# WORK REQUEST
From the first line of the data down to and including the line with "Quality assessment", copy everything exactly, leaving out pictures.

# TASK DATA
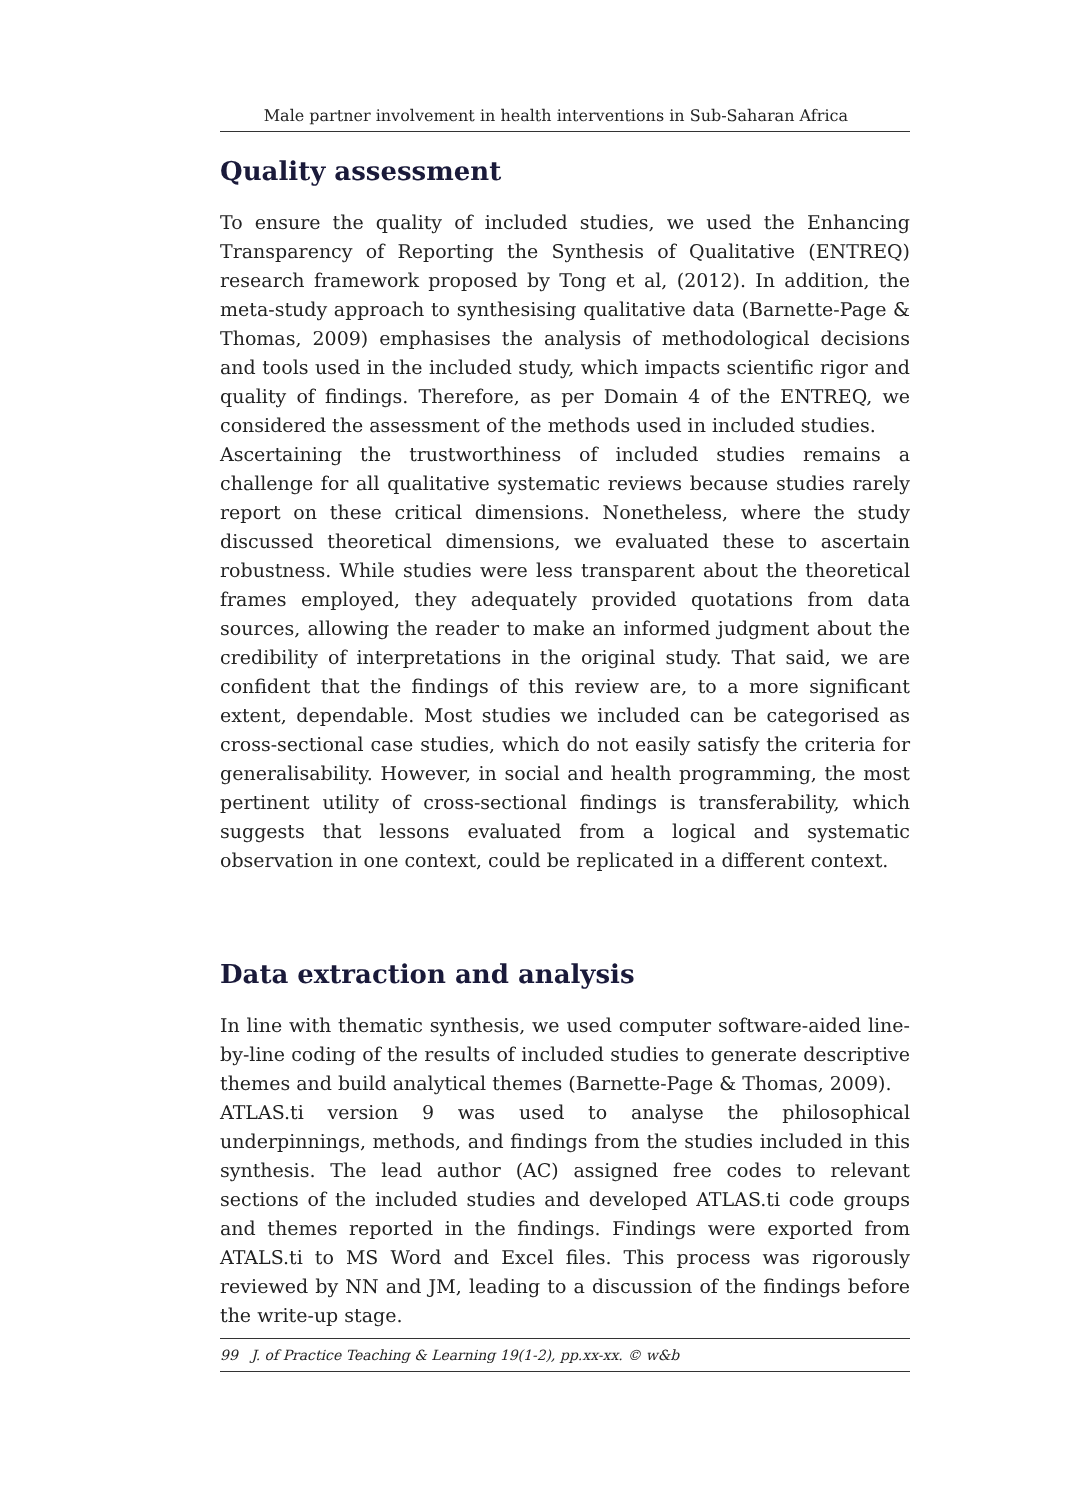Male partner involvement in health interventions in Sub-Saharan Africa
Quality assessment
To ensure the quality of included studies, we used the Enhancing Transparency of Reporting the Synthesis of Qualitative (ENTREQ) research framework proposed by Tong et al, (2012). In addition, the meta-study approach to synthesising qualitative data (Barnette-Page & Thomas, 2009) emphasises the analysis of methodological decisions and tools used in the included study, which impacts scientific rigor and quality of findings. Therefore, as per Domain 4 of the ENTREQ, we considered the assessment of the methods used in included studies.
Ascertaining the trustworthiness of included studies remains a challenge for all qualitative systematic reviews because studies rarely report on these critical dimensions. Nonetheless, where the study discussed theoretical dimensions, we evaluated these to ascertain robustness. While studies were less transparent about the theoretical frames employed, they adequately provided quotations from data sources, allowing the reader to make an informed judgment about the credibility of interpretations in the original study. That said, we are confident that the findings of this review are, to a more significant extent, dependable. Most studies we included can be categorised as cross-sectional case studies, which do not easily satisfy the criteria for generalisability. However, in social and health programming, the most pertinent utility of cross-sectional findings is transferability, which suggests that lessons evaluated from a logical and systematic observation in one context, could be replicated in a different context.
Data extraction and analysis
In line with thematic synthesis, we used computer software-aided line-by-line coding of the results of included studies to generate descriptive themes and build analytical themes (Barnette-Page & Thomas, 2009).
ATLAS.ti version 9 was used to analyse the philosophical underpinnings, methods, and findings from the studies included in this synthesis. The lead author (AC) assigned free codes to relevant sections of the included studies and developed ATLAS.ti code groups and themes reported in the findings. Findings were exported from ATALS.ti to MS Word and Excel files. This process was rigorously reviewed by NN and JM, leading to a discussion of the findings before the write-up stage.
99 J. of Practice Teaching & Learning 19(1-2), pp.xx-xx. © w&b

# ANSWER SPACE
Male partner involvement in health interventions in Sub-Saharan Africa
Quality assessment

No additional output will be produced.